De melding, die is bedoeld om gemeenten in staat te stellen vervolghulp te bieden aan onverzekerde personen, heeft alleen effect in de situatie dat de onverzekerde persoon een zorgverzekering mag sluiten. Daarvan is grosso modo alleen sprake als het een onverzekerde verzekeringsplichtige persoon betreft. Praktisch en juridisch gezien beperkt dit zich vrijwel uitsluitend tot Nederlandse ingezetenen.

Als gevolg van de situatie in Oekraïne zal het aandeel vreemdelingen dat niet verzekerd is en voor wie medisch noodzakelijke zorg op grond van deze regeling wordt gefinancierd (thans 60% ten opzichte van het aandeel Nederlanders) naar verwachting verder toenemen.

Besloten is om de wijzigingen in de gegevensset en het vervallen van de meldtermijn van zeven dagen – vooralsnog – in te voeren voor alle groepen onverzekerde personen aan wie op grond van de Subsidieregeling zorg wordt gegeven. Eind 2022 zal aan de hand van het gebruik van de Subsidieregeling bezien worden of deze vereenvoudiging gecontinueerd wordt.

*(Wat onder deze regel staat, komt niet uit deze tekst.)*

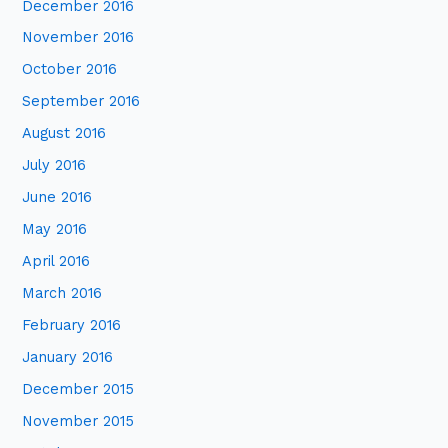
December 2016
November 2016
October 2016
September 2016
August 2016
July 2016
June 2016
May 2016
April 2016
March 2016
February 2016
January 2016
December 2015
November 2015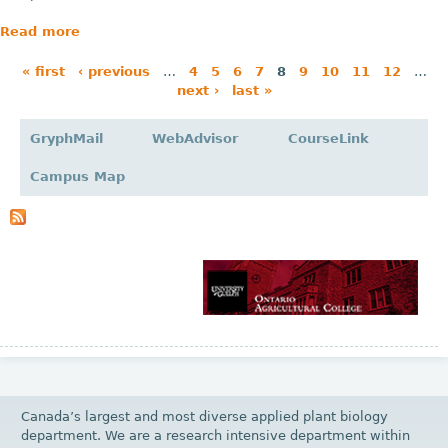
Read more
« first
‹ previous
…
4
5
6
7
8
9
10
11
12
…
next ›
last »
P
a
GryphMail
WebAdvisor
CourseLink
g
Campus Map
e
s
Canada’s largest and most diverse applied plant biology
department. We are a research intensive department within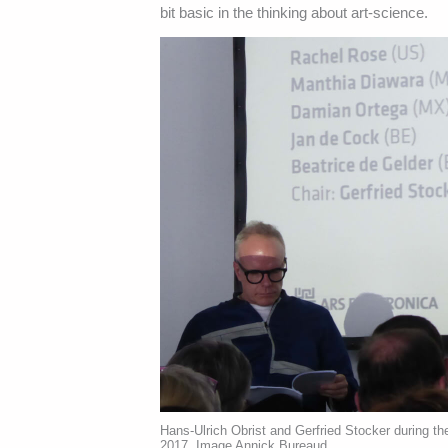
bit basic in the thinking about art-science.
Hans-Ulrich Obrist and Gerfried Stocker during th
2017. Image Annick Bureaud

De zorgaanbieders en ook het CAK zijn gebaat bij een eenduidige regeling, zodat ook geen verwarring ontstaat over welke gegevens voor welke personen verstrekt moeten worden en binnen welke termijn een melding moet zijn gedaan.

3) Digitaal versturen van de aanvraag

Door de wijziging van artikel 6, vierde lid, is het mogelijk dat een aanvraag digitaal wordt ingediend. Dit biedt onder meer de apothekers de ruimte om een subsidieaanvraag via het systeem in te dienen dat zij reeds gebruiken voor declaraties op grond van artikel 122a van de Zorgverzekeringswet.

Financiële gevolgen

Uit de praktijk is gebleken dat een deel van de zorgaanbieders bij de inspanningsverplichting na te gaan of iemand de kosten zelf kan betalen ook daadwerkelijk inspanningen levert. De rekening wordt meegegeven of er wordt een aanbetaling gevraagd. Soms worden incassomaatregelen ingezet. De omvang van de uit dien hoofde vergoede kosten is niet bekend.

Inwerkingtreding

Deze regeling treedt de dag na publicatie in de Staatscourant in werking en werkt terug tot en met 1 maart 2022. Daarmee wordt afgeweken van de vaste verandermomenten en van de termijn tussen publicatie en inwerkingtreding. Gezien de huidige toestroom van vluchtelingen uit Oekraïne is spoedige inwerkingtreding noodzakelijk, zowel met het oog op gebruik door zorgaanbieders, als met oog op de uitvoering door het CAK.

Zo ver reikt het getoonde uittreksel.